How many shares a co-op controls?
Started by CR123
about 10 years ago
Posts: 35
Member since: Apr 2013
Discussion about
Hello, Is there any way to quickly find out how many shares a particular unit or apartment controls/owns in a co-op building? (Without necessarily going to the managing agent or anything). Is this kind of information available from ACRIS or something? Thanks!
I could be wrong but I think that is only on the proprietary lease. Maybe a real estate agent that specializes in the co-op will know.
It should be in the offering plan.
The share allocation is in the offering plan. You can get it at the Attorney General's office, or it might be at offeringplanet.com.
Otherwise, you can use ACRIS to get the share count from each UCC1 that's been filed. Plug those numbers into a floor/line spreadsheet, and you'll see a pattern emerge for the typical floors.
If you know the name of the current or a previous shareholder, you can search by name and find the UCC1s that way, if they've ever had a share loan.
Thanks NWT, just what I was looking for!

━━━━━━━━━━━━━━━━

EXERCISES:
**a.** In the co-op shares discussion, what does one reply say will happen when the share counts from ACRIS filings are entered into a floor/line spreadsheet? Answer in one to three sentences.
**b.** Carry the co-op shares discussion forward past its final post.
The lines that follow have no connection to the co-op shares discussion.

DATA:
━━━━━━━━━━━━━━━━

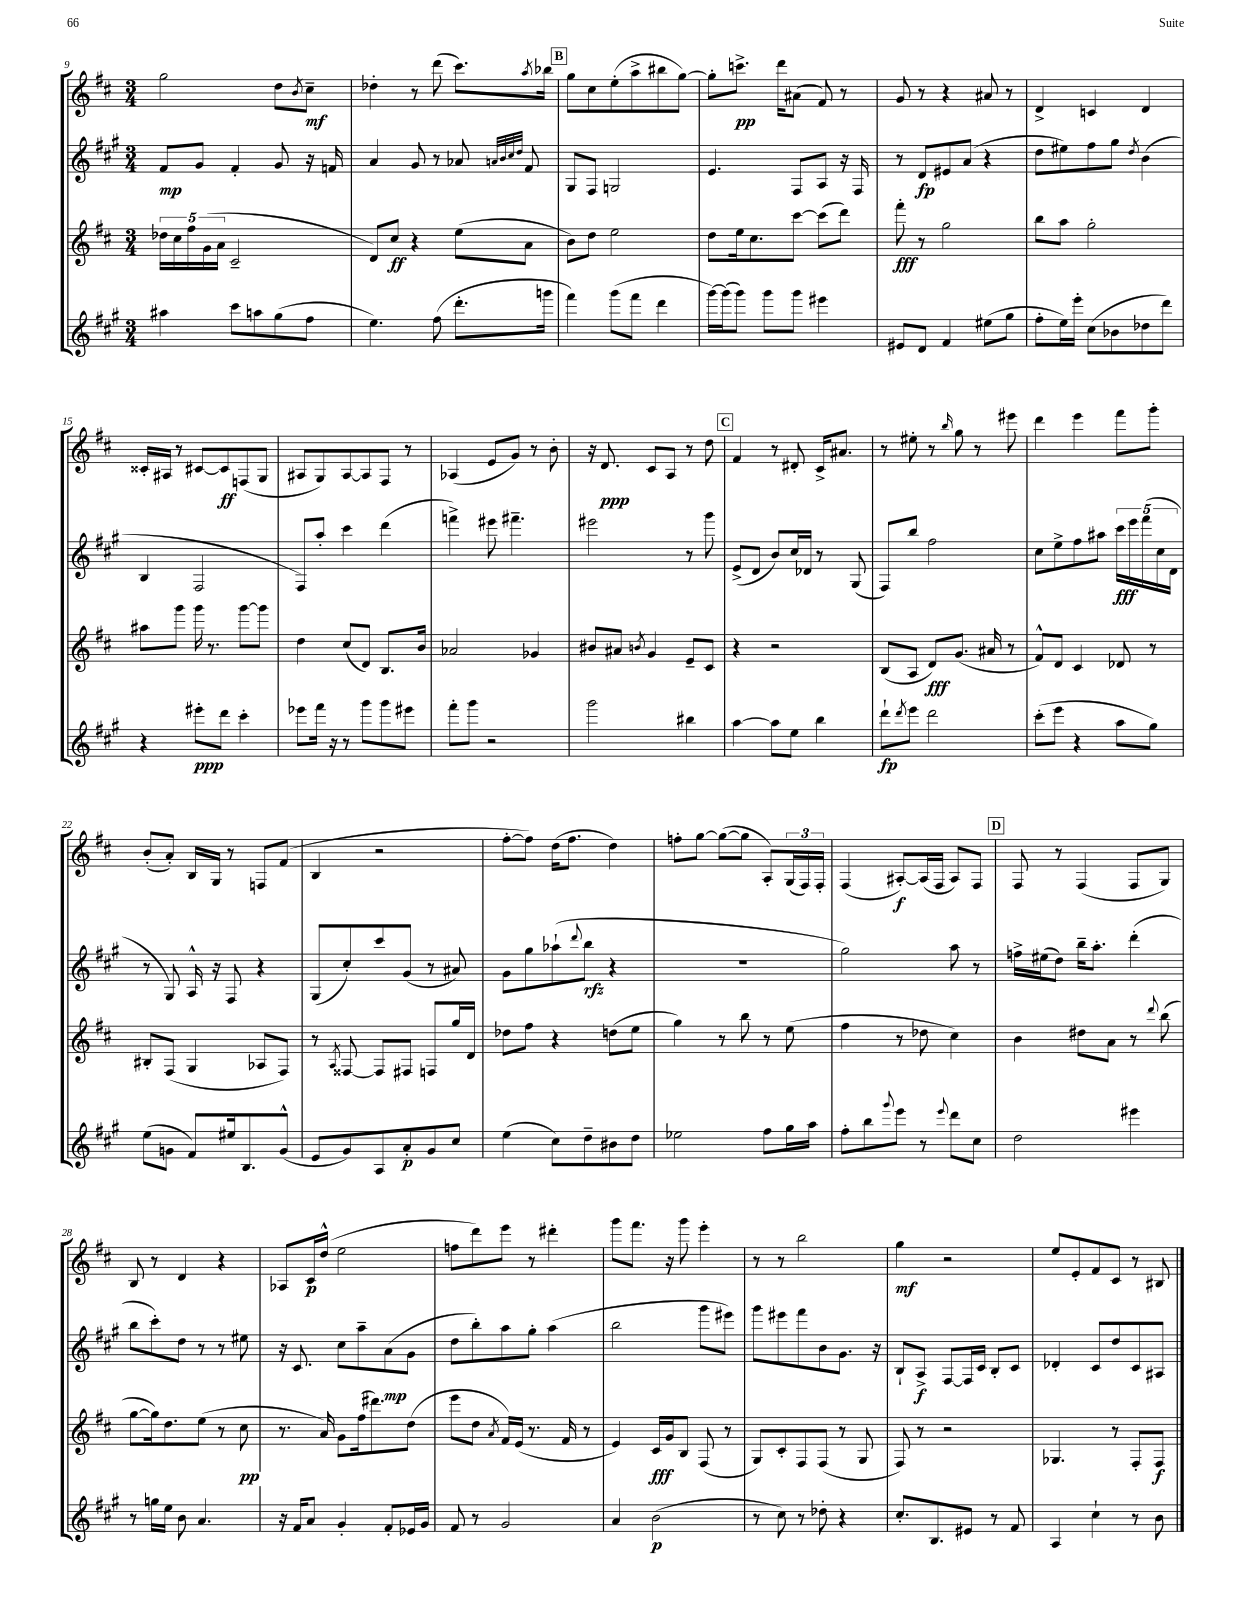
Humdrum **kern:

━━━━━━━━━━━━━━━━

RESULTS FOR EACH TASK:
**a.** Once the share count from each UCC1 filed in ACRIS is entered into a floor/line spreadsheet, a pattern emerges for the typical floors.

**b.**
The building is not on offeringplanet, unfortunately. So I'd have to use ACRIS. Based on what you said ("Plug those numbers into a floor/line spreadsheet, and you'll see a pattern emerge for the typical floors") do you mean I won't be able to get an exact share amount for the unit? Only an estimate?
Oh, and another question:
What if there aren't any UCC1's listed on ACRIS? One of the apartments I'm trying to look up (find the # of shares -- the exact # of shares) only has UCC3 TERMINATION, UCC COOPERATIVE ADDENDUM, and BOTH RPTT AND RETT listed.
If there're UCC3s there, then go back several years and you'll find the UCC1s.
The spreadsheet is for if you don't have a name of an owner. Let's say you want 6A, but none of its owners has ever had a share loan. If 5A has 110 shares and 7A has 114, then 6A would have 112.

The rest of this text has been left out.